With his sly humor intact, Oliver “Ollie” Ernest Coffin, previously of Edgartown, left his post at the Six Lakes golf course in Florida on Friday, July 23, 2016. He was 85.
Ollie was born in Orleans to Hetty Roxane and Ralph Alaric Coffin on October 1, 1930, and was immediately recognized as their favorite child.
Ollie played shortstop, centerfield, and occasional relief pitcher for the Orleans Cardinals of the Cape League, and while Terry Malloy once said he “could’a been a contender,” Ollie chose instead to serve his country in Korea. His field promotion to Sergeant 1st Class when the 1st Cavalry 5th Regiment landed in Pyongyang has been celebrated with a sigh of relief from his subsequent offspring.
Ollie was a manager at Com Electric on Martha’s Vineyard and Cape Cod, where he maintained the storytelling traditions of his mother, successfully distracting customers from electricity. He was an inveterate family man, always announcing his arrival home immediately after work with a whistle appreciated by all couples getting married on a two-seated bicycle within a quarter-mile radius.
Clamming was a passion for Ollie. His love of Cape Cod shellfish was apparent in the size of his knuckles when he carried in the handful of quahogs that survived his shucking of the entire bushel. He possessed the ideal blend of “skill and luck” for the social game of cribbage, at which he excelled, possibly by always claiming he was losing. Hearts, pinochle, bid whist, or bridge brought the same bluff, maintained paradoxically through his many victories. He “never won” quite a bit of money at bingo, and he golfed vicariously right up to the end, sitting on his patio rating others on a scale of 1 to 10 at Six Lakes Park (nobody ever got a 10).
Ollie waited 74 years for the Red Sox to win the pennant. His surviving family will be filing suit with the Red Sox for the 2004 and subsequent victories, without which Ollie could not have moved on with a life fulfilled.

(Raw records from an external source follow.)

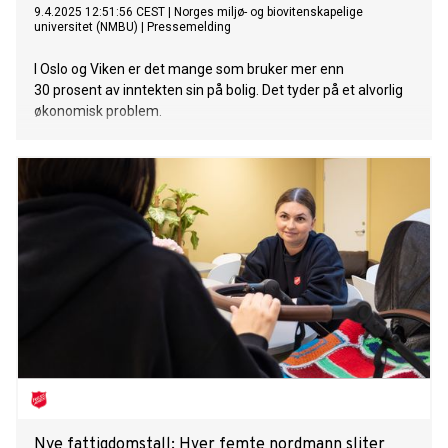
9.4.2025 12:51:56 CEST
|
Norges miljø- og biovitenskapelige
universitet (NMBU)
|
Pressemelding
I Oslo og Viken er det mange som bruker mer enn
30 prosent av inntekten sin på bolig. Det tyder på et alvorlig
økonomisk problem.
Nye fattigdomstall: Hver femte nordmann sliter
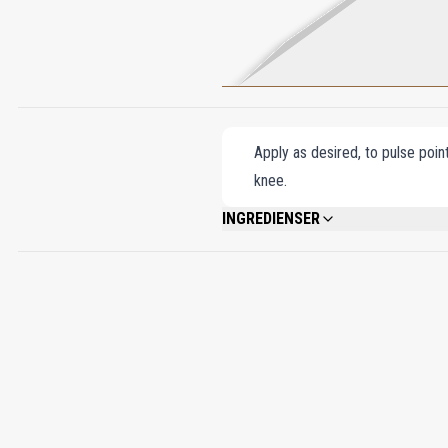
Apply as desired, to pulse poin
knee.
INGREDIENSER
ALCOHOL DENAT., FRAGRANCE/PARFUM
ETHYLHEXYL SALICYLATE, ALCOHOL, ME
HYDROXYCITRONELLAL, EUGENOL, COUMARI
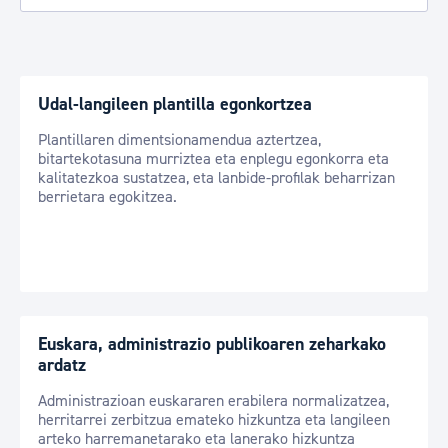
Udal-langileen plantilla egonkortzea
Plantillaren dimentsionamendua aztertzea,
bitartekotasuna murriztea eta enplegu egonkorra eta
kalitatezkoa sustatzea, eta lanbide-profilak beharrizan
berrietara egokitzea.
Euskara, administrazio publikoaren zeharkako
ardatz
Administrazioan euskararen erabilera normalizatzea,
herritarrei zerbitzua emateko hizkuntza eta langileen
arteko harremanetarako eta lanerako hizkuntza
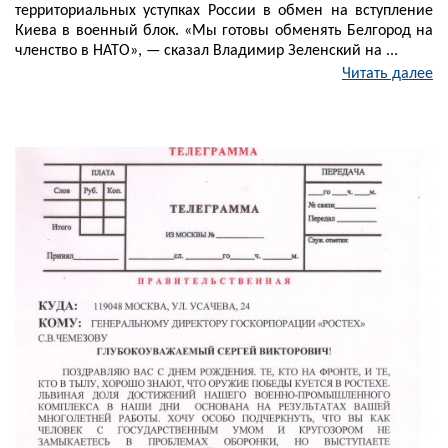
территориальных уступках России в обмен на вступление
Киева в военный блок. «Мы готовы обменять Белгород на
членство в НАТО», — сказал Владимир Зеленский на ...
Читать далее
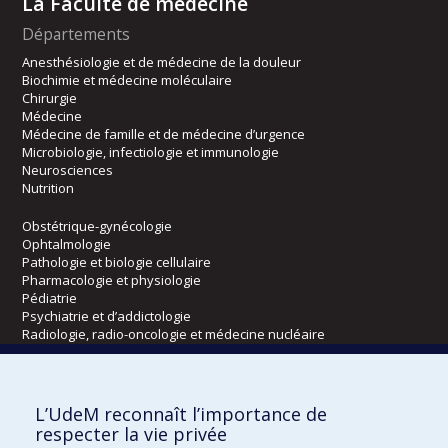
La Faculté de médecine
Départements
Anesthésiologie et de médecine de la douleur
Biochimie et médecine moléculaire
Chirurgie
Médecine
Médecine de famille et de médecine d’urgence
Microbiologie, infectiologie et immunologie
Neurosciences
Nutrition
Obstétrique-gynécologie
Ophtalmologie
Pathologie et biologie cellulaire
Pharmacologie et physiologie
Pédiatrie
Psychiatrie et d’addictologie
Radiologie, radio-oncologie et médecine nucléaire
Écoles
L’UdeM reconnaît l’importance de
Kinésiologie et des sciences de l’activité physique
respecter la vie privée
Orthophonie et audiologie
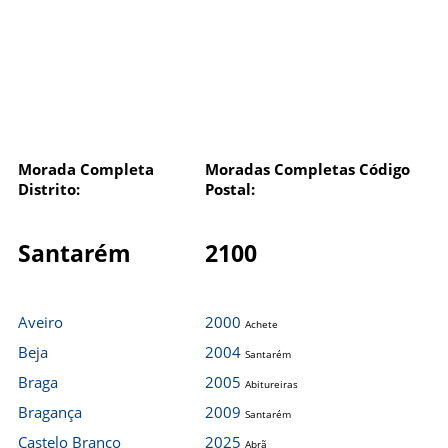
Morada Completa
Moradas Completas Código
Distrito:
Postal:
Santarém
2100
Aveiro
2000
Achete
Beja
2004
Santarém
Braga
2005
Abitureiras
Bragança
2009
Santarém
Castelo Branco
2025
Abrã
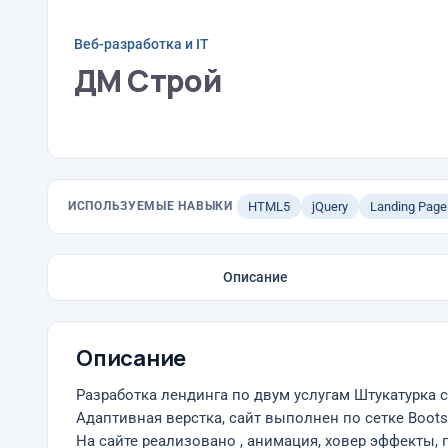
Веб-разработка и IT
ДМ Строй
ИСПОЛЬЗУЕМЫЕ НАВЫКИ
HTML5
jQuery
Landing Page
Описание
Описание
Разработка лендинга по двум услугам Штукатурка с
Адаптивная верстка, сайт выполнен по сетке Bootst
На сайте реализовано , анимация, ховер эффекты,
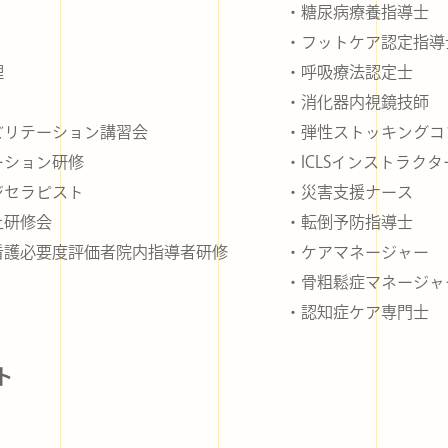
・糖尿病療養指導士
・フットケア認定指導
理
・呼吸療法認定士
・消化器内視鏡技師
ビリテーション講習会
・弾性ストッキングコ
ーション研修
・ICLSインストラクタ
ジセラピスト
・災害支援ナース
上研修会
・転倒予防指導士
看護必要度評価者院内指導者研修
・ケアマネージャー
・骨粗鬆症マネージャ
・認知症ケア専門士
ト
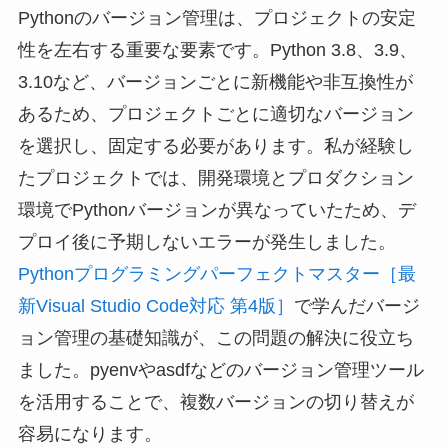
Pythonのバージョン管理は、プロジェクトの安定
性を左右する重要な要素です。Python 3.8、3.9、
3.10など、バージョンごとに新機能や非互換性が
あるため、プロジェクトごとに適切なバージョン
を選択し、固定する必要があります。私が経験し
たプロジェクトでは、開発環境とプロダクション
環境でPythonバージョンが異なっていたため、デ
プロイ後に予期しないエラーが発生しました。
Pythonプログラミングパーフェクトマスター［最
新Visual Studio Code対応 第4版］
で学んだバージ
ョン管理の基礎知識が、この問題の解決に役立ち
ました。pyenvやasdfなどのバージョン管理ツール
を活用することで、複数バージョンの切り替えが
容易になります。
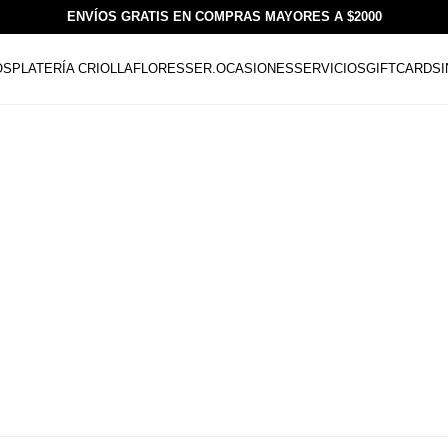
ENVÍOS GRATIS EN COMPRAS MAYORES A $2000
OS
PLATERÍA CRIOLLA
FLORESSER.
OCASIONES
SERVICIOS
GIFTCARDS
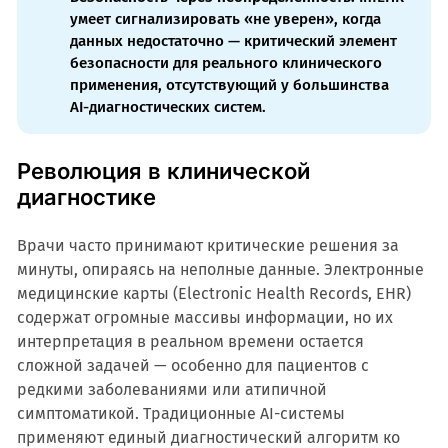
умеет сигнализировать «не уверен», когда
данных недостаточно — критический элемент
безопасности для реального клинического
применения, отсутствующий у большинства
AI-диагностических систем.
Революция в клинической
диагностике
Врачи часто принимают критические решения за
минуты, опираясь на неполные данные. Электронные
медицинские карты (Electronic Health Records, EHR)
содержат огромные массивы информации, но их
интерпретация в реальном времени остается
сложной задачей — особенно для пациентов с
редкими заболеваниями или атипичной
симптоматикой. Традиционные AI-системы
применяют единый диагностический алгоритм ко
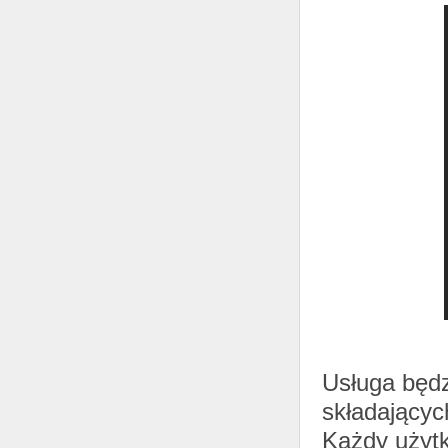
Usługa będz
składającyc
Każdy użytk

Ollie stepped out with just months to spare before his 50th wedding anniversary with surviving wife, life partner, and “straight man” of the Edgartown Dube clan, Joan Dube Coffin. He is also survived by nearly his entire brood, seeding all corners of the United States, including Cindy Carlton of Maryland, Rebecca Locklear and husband Chip of Oregon, Barry Coffin of Florida, Joel Coffin and wife Mary of Massachusetts, Veronica Clark and husband Dave of Texas, and Phillip Coffin and wife Lara of California; as well as 10 grandchildren. He is predeceased by his infant son David Tristram and his son-in-law Dale Carlton.
Services for Ollie will be held at the First Christian Church in North Fort Myers, Fla., on Saturday, August 6, at 2 pm. Some of the other thousands of people Ollie has touched with his smiles, jokes, and stories will be welcome to celebrate his life back on Cape Cod sometime this autumn.